А вот отрывок из повести «Пастух и пастушка»: «Ползет солдат туда, где обжит им уголок окопа. Короток был путь из него навстречу пуле или осколку, долог путь обратный. Ползет, облизывая ссохшиеся губы, зажав булькающую рану под ребром, и облегчить себя ничем не может, даже матюком. Никакой ругани, никакого богохульства позволить себе сейчас солдат не может – он между жизнью и смертью. Какова нить, их связующая? Может, она так тонка, что оборвется от худого слова. Ни-ни! Ни боже мой! Солдат разом сделается суеверен. Солдат даже заискивающе-просительным сделается: «Боженька, миленький! Помоги мне! Помоги, а? Никогда в тебя больше материться не буду!»

Валентин Распутин высоко ценил художественный талант Астафьева, даже когда енисеец переметнулся к властвующим христопродавцам, но укорял писателя: «Я думаю, если бы у Астафьева в последних романах не было мата, он что, хуже бы стал как писатель? Не стал бы хуже… Астафьев красочно матерился за столом – было одно удовольствие его слушать. (?..) Но, простите, литература — это совсем другое. В последних его книгах нет его веселости, хотя он и пишет «Веселый солдат». Зачем он увлекся этим? Есть у молодежи эпатаж, есть и у матерых писателей. Виктор Петрович сделал первую ошибку, заявив, что надо было сдать немцам Ленинград, дальше он уже пошел напролом. Эпатаж это или ожесточенность, не знаю. Я думаю, он сам от этого страдал. Уверен, что он страдал и от одиночества, и от ожесточенности, но уже отступиться не мог от образа своего нового, от новой репутации. Он стал узаконенным матерщинником в литературе».

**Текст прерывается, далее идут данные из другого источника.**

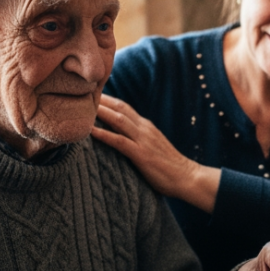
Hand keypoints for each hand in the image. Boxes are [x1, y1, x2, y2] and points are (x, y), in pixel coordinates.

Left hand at [92, 95, 219, 211]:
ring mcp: (143, 140)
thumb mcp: (153, 147)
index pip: (124, 107)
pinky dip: (104, 134)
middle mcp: (144, 129)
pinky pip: (120, 141)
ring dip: (100, 112)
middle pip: (120, 107)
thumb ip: (139, 140)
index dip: (107, 100)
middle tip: (80, 92)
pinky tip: (90, 131)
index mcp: (146, 127)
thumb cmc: (170, 167)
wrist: (188, 177)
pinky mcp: (142, 154)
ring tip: (81, 106)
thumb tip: (123, 139)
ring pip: (118, 120)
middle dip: (100, 99)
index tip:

Намедни вычитал у православных любомудров о сквернословии, что и поведаю не дословно… Русская пословица гласит: «От гнилого сердца и гнилые слова», а Господь поучает: «…от избытка сердца говорят уста» (Мф. 12, 34); «исходящее из уст – из сердца исходит: сие оскверняет человека» (Мф.15, 18). А посему сквернословие – признак избытка скверны в сердце. Если не очищено у человека сердце, а переполнено грехом, то льется из него сквернословие неудержимым потоком; и сквернослов повинен и в своей духовной смерти, и в погибели своих ближних. Скверна, изрыгнутая нечистыми устами, входит в уши и сердца ближних и даже ангельски светлых чад Божиих. Сквернословие рушит целомудрие и благопристойность, топит душу в пучине порока… Святые отцы, иереи, архиереи напоминали сквернословам слова Господа Иисуса Христа: «За всякое праздное слово, какое скажут люди, дадут они ответ в день суда, ибо от слов своих оправдаешься и от слов своих осудишься» (Мф. 12, 36 — 37). Всякому смертному предстоит на Страшном суде ответить не только за грехи, но и за грешные мысли, грешные слова.